GenoLeWM¶

Action-conditioned latent world models for genomic edits.

GenoLeWM treats a genomic edit as an action. A frozen DNA encoder maps a reference window to a latent state, and a trainable predictor estimates the post-edit latent state from that state plus the structured edit.

The package is alpha research software. It is installable, typed, tested, benchmarked, and published with public artifacts.

Checkpoint validity notice (2026-07-10): Every published v0.1 and v0.2.1 checkpoint uses legacy_raw_v1. encoder.normalize: true was not applied, so those runs trained and evaluated on raw pooled Carbon states. Training sources used global pooling while targets were edit-centered. Historical centered pools were shifted one hidden token left because the leading <dna> token was omitted from the token offset; rollout and candidate centers also differed, and cache v1 omitted the center identity. The pinned Carbon tokenizer.py also performed an unpinned, network-capable Qwen/Qwen3-4B-Base lookup, so the prior runtime was not self-contained. In the v0.2.1 Phase 2 run, KL was computed from frozen target states and supplied no gradient to the trainable parameters. Published metrics are historical legacy-implementation outputs. These defects invalidate the checkpoints and metrics as evidence for the intended normalized method. Corrected results require a new l2_normalized_v2 lineage.

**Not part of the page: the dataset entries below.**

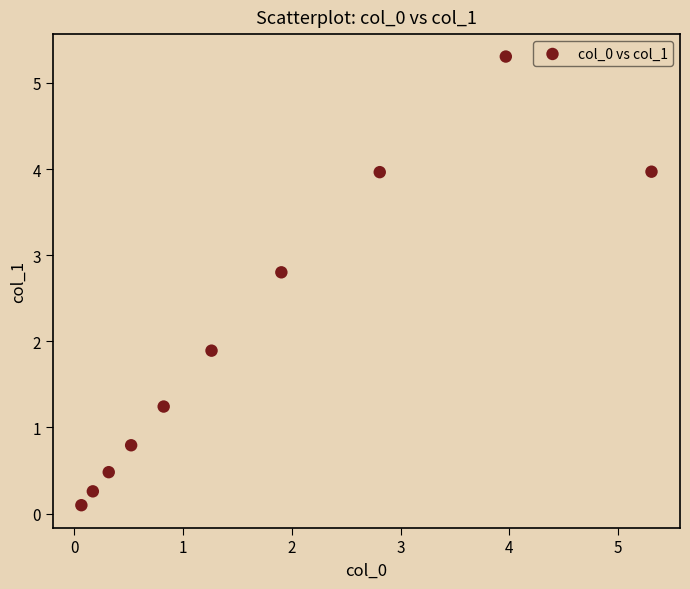

What is the range of Y values (max minus min)?

5.2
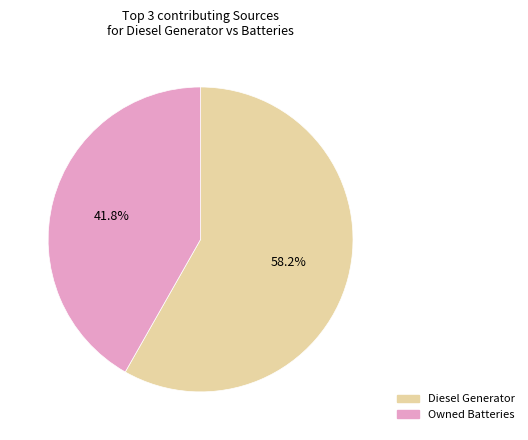

Is there any slice that represents more than half of the pie?

Yes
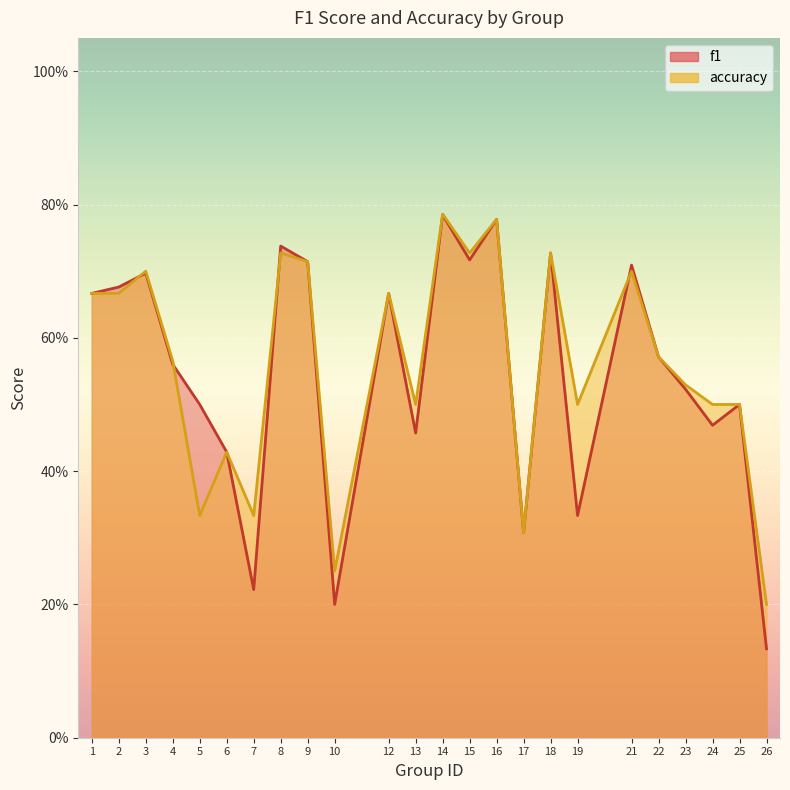

What is the difference between the maximum and minimum values in the f1 series?

0.7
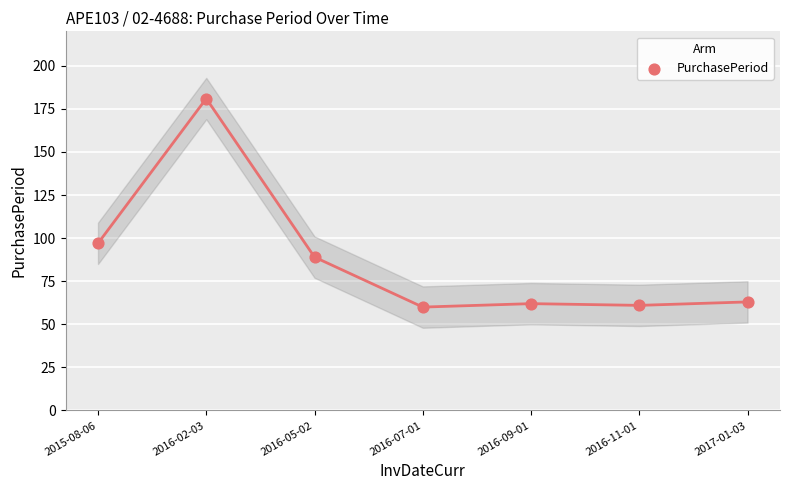

What Y value in the scatter plot is closest to 120?

97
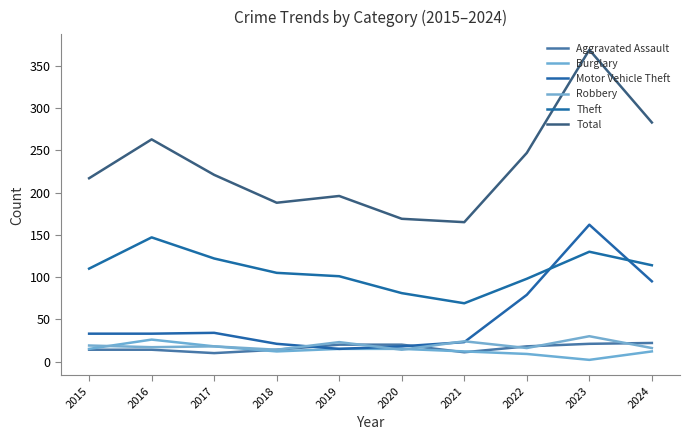

How many interior local valleys does the Theft series have?

1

The local pure-DNA tokenizer and token-layout-aware centering repairs establish code contracts only, not model quality.

Start Here¶

Public Artifacts¶

Artifact	Link
PyPI package	https://pypi.org/project/geno-lewm/0.2.1/
Source/wheel release	https://github.com/AbdelStark/GenoLeWM/releases/tag/v0.2.1
Model package	https://huggingface.co/abdelstark/geno-lewm
Dataset package	https://huggingface.co/datasets/abdelstark/geno-lewm-data
Verified v0.3 variant-membership candidate	Exact Hub commit `96e97a7f…`
Verified v0.3 membership split evidence	Exact Hub commit `6d2ec7dd…`
Verified schema-1.1 v0.3 snapshot candidate	Exact Hub commit `712d612d…`
Historical v0.2.1 benchmark/planning/paper tree	https://huggingface.co/abdelstark/geno-lewm-runs/tree/main/geno-lewm-v021-strong-4f36eef-10k-r1
Historical v0.2.1 generated paper	https://huggingface.co/abdelstark/geno-lewm-runs/resolve/main/geno-lewm-v021-strong-4f36eef-10k-r1/paper/paper.serious-completion.md

Core Commands¶

python -m pip install geno-lewm
geno-lewm-verify examples/data/verify_receipt/receipt.json \
  --manifest examples/data/verify_receipt/manifest.json
geno-lewm-train --fixture-smoke --run-dir /tmp/geno-lewm-smoke --steps 50

Use geno-lewm[eval] for FASTA/VCF evaluation and geno-lewm[train] for Carbon-backed training paths.

Current Boundaries¶

No corrected normalized-method result is published. Existing checkpoints and metrics are legacy_raw_v1 historical outputs.
The v0.2.1 Phase 2 KL changed the reported scalar loss but had no gradient with respect to the optimized predictor and action encoder.
No clinical utility claim.
No broad model-quality claim.
No K=20 rollout-speed closure.
No useful-planning claim from the current planning demo.
A real checksum-closed v0.3 variant-membership candidate is published and independently verified at exact Hub commit 96e97a7ffe1e9ad8f9a98f690b220a32ac75ddc2. It is not a released v0.3 snapshot or phased-haplotype holdout. Its placed-window and held-role split evidence is separately published and independently verified at exact Hub commit 6d2ec7dd68af636ba8c594774c3c55a236c0995f. A schema-1.1.0 snapshot candidate assembled from those inputs is published and independently verified at exact Hub commit 712d612d85ea6341b8ce17bd3460ff5c2207b802. Its report explicitly keeps released_v03_snapshot=false and phased_haplotype_membership=false; it is not corrected model-quality, benchmark, representativeness, or clinical evidence.
No GenoLeWM-FX model or demo ships; the FX pivot is stopped at the feasibility gate.
The FX precomputed-Borzoi rescue is complete as a no-positive-claim result: the residual lift is small and non-significant, no model-quality claim is open, and exact fipip overlap is not claimed.
No runtime or privacy assurance beyond local execution contracts and checksum provenance.